Participation de Fairywen
Salles obscures
J’ai connu les places de cinéma à cinq francs (moins d’un euro pour donner une idée aux plus jeunes).
J’ai connu les cinémas avec parterre et balcon, le rideau rouge qui s’ouvrait devant l’écran de toile, les ouvreuses qui vous plaçaient à la lampe de poche si vous arriviez en retard, ces mêmes ouvreuses qui revenaient à l’entracte avec leurs paniers remplis d’esquimaux glacés pendant que le projectionniste changeait la bobine.
J’ai connu les strapontins durs comme de la pierre, mais quand on est jeune et en bande, on s’en fiche.
J’ai connu les soirées où avec cent francs (environ quinze euros), on se faisait ciné-pizza-glace.
J’ai connu les bobines de film qui faisaient des leurs et du coup les projections qui s’interrompaient.
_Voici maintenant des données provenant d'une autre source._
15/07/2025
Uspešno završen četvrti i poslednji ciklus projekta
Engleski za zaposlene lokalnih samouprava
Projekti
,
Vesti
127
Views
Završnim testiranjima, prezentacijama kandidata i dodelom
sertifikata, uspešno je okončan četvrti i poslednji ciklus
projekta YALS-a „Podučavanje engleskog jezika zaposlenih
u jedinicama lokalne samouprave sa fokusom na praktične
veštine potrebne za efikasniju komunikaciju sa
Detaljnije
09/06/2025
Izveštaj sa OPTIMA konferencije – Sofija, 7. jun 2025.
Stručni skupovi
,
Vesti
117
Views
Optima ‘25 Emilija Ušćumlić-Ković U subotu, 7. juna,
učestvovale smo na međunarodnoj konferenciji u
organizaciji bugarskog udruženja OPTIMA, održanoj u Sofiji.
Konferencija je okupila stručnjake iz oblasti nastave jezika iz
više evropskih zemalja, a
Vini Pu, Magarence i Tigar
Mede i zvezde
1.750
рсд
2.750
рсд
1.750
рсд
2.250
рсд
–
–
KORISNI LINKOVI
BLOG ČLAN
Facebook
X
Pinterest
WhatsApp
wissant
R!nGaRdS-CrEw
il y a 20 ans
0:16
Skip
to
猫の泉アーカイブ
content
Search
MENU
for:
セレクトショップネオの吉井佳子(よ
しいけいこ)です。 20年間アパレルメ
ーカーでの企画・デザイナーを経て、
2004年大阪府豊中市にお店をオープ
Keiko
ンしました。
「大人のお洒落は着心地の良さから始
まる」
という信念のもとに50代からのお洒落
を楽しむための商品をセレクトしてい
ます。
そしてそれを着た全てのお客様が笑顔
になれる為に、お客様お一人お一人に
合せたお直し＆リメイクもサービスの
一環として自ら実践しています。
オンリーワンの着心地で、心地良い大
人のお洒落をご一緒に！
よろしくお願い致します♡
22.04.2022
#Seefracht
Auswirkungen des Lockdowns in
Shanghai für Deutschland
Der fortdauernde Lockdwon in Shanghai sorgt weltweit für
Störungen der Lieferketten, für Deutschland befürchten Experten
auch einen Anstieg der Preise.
Personne ne râlait, tout le monde attendait patiemment.
J’ai connu ma ville avec une douzaine de cinémas là où à présent il y en a moins de cinq en comptant le cinéma X…
Maintenant, il y a les complexes géants, les films en 3D – bientôt en hologrammes ? –, les écrans courbes qui ne sont plus en toile.
Mais maintenant, je ne peux plus aller au cinéma toutes les semaines comme avant, lorsque j’étais une étudiante fauchée.
Maintenant le cinéma est un luxe.
Maintenant le cinéma joue sur les effets spéciaux là où avant il jouait sur les dialogues, les scénarios et le jeu des acteurs.
Alors oui, je préférais les petites salles obscures d’avant, avec leur parterre, leur balcon, leurs strapontins, leurs ouvreuses, et surtout, avec leur chaleur et leur convivialité.